Both literally and figuratively, Summer 2026 promises to be one for the books: Feldstein, McKetta, and Drumwright have been roommates, but the trio has never taken a class together. "We’re going to have a class with all three of us this year," Feldstein says. "Two of us have been in many classes together, but never all three. This is very exciting." Once their time in Santa Fe is over, he will head to Drumwright’s home in Colorado on vacation.
Feldstein—who, in retrospect, says he “would have liked to have been a Johnnie”—treasures not only the relationships he’s made through Summer Classics but the texts over which they were forged: “When I look at a great ‘classics list,’ people who publish the 100 best books you must read, I now have read many of them. There is something extraordinarily fascinating about both reading the book and understanding it,” he says. “I’m finally reading all the books that I’ve wanted to read and was afraid to read on my own.”
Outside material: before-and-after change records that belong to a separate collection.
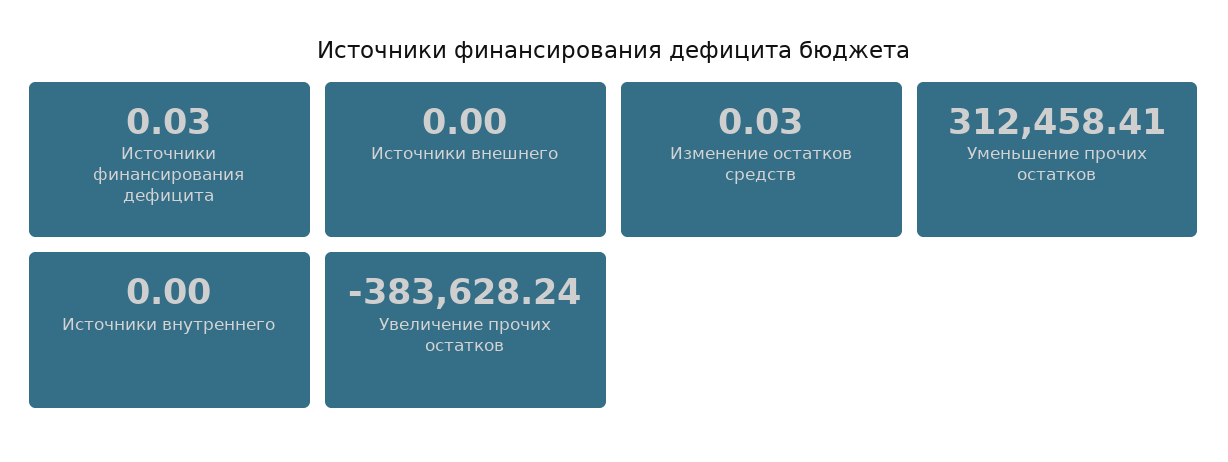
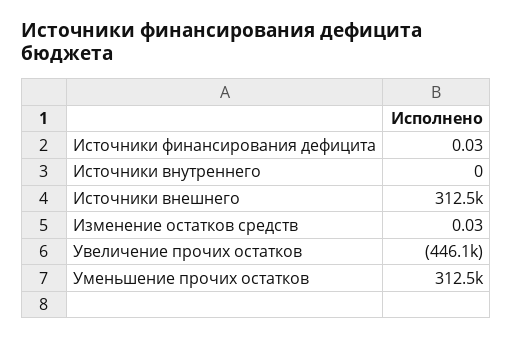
  {
    "Источники финансирования дефицита": 0.03,
-   "Источники внешнего": 0,
+   "Источники внешнего": 312500,
    "Изменение остатков средств": 0.03,
    "Уменьшение прочих остатков": 312458.41,
    "Источники внутреннего": 0,
-   "Увеличение прочих остатков": -383628.24
+   "Увеличение прочих остатков": -446100
  }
There is one more reason this summer in Santa Fe will be different for Feldstein: “At 91, my memory has begun to slip, and I’m not sure if this is my last or my next to last [Summer Classics],” he says. Still, he will arrive in July like he always does: wearing his St. John’s College cap, heading for the Meem Library, and conversing with McKetta and Drumwright over a book. After 18 years, he may not have a diploma, but he does have his key to the glass box.